When Zimmer was presented with the idea of hosting yoga in the park, she was elated. She thinks the Botanic Park is one of the most peaceful places in the area.
“Even walking in it has that magical quality and healing quality of calmness and serenity,” she said. “That alone is very healing in itself. We bring our mats out, but we also offer them to sink their feet into the lawn, as well. That connection with the earth is pretty magical. Very healing out there.”
Yoga focuses on breath work, and breathing among trees is much different than breathing in a studio.

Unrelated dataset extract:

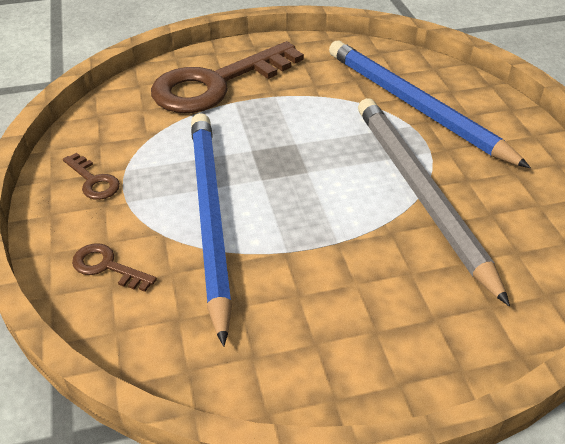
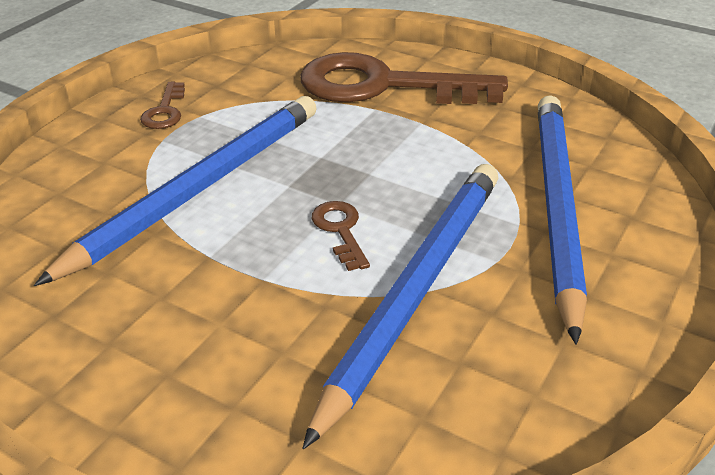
camera: 45 degrees right, 5 degrees down
brown key [72,243,157,292] -> brown key moved to [312,201,370,271]
grey pencil [358,98,510,306] -> blue pencil [302,164,498,449]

“It’s a real exchange of energy with us breathing along with the trees and the plants,” Zimmer said. “Just exchanging that energy is magical. I keep thinking magical. It’s not magical. It’s really (science). As we inhale oxygen and exhale carbon dioxide, the plants take in the carbon dioxide and give us the oxygen. It’s a physical exchange. Anyone who’s taken a hike probably feels that same connection. With the yoga practice in that setting, (it) just makes it that much more. … That connection is really special and healing.”
Exercising outdoors has benefits that are not lost on Yampa Valley residents. Steamboat’s active community ramped up during the pandemic when exercise options were limited to outdoors and people needed a mental health boost. Even without understanding why being outside helped them, people sought green spaces.
There are dozens of correlations between green spaces and positive mental and physical changes. It’s clear nature is linked to these effects, but the specific reason why is still being determined. There are three schools of thought.
Some believe that since our ancestors evolved in the wild, we have an innate response to nature. Another hypothesis suggests that time outside triggers a physiological response to lower stress, while the attention restoration theory proposes that nature restores our cognitive resources and improves ability to concentrate.
A 2008 study had participants take a test that challenged concentration. Then, they took a 50-minute walk in an arboretum or downtown, then took the test again. Scores were higher among those who walked through the green space as opposed to an urban space.
Learning in green spaces
North Routt Community Charter School Outdoor Education and Wellness teacher Wil Chapple tries to build on humans’ intrinsic desire to be outside. Since he started teaching at the school last fall, his physical education classes have all been outdoors.
“I think that being outside brings an enthusiasm to P.E. Instead of being inside in a gym, it’s exponentially better because you’re outside and running around,” Chapple said. “I like the challenges of being outside. There’s something about when it’s snowing out, and there’s 2feet of fresh snow, and you’ve got to go out and play soccer. It’s a great character builder.”
Additionally, the school brings students on adventures every Friday that vary from hiking and biking to skiing in the winter.
“Children’s exposure to natural spaces has been associated with improved cognitive function, stress resilience, coping with negative emotions and imagination and creativity, as well as the accelerated development of motor, communication and decision-making skills,” according to a 2020 report titled “Improving child & adolescent mental health through outdoor programming.”
Children who grow up in urban areas have a higher risk of developing psychiatric disorders. Growing up and spending time in green spaces can reduce this risk.
The North Routt Community Charter School will have a new gym soon, but Chapple thinks he’ll still opt to teach outside.
“That’s something I’ve grappled with,” he said. “I’m sure I’ll be tempted when the weather’s nasty to say, ‘Let’s just stay inside.’ But I really value the challenges and the grit that being outside provides us. I really hope to continue to have a more balanced P.E. class indoors and outdoors but still challenge our students with being outside and providing them with all the benefits of being outside.”
Regardless of age or activity, the decision to spend a few extra minutes outdoors can make a huge difference.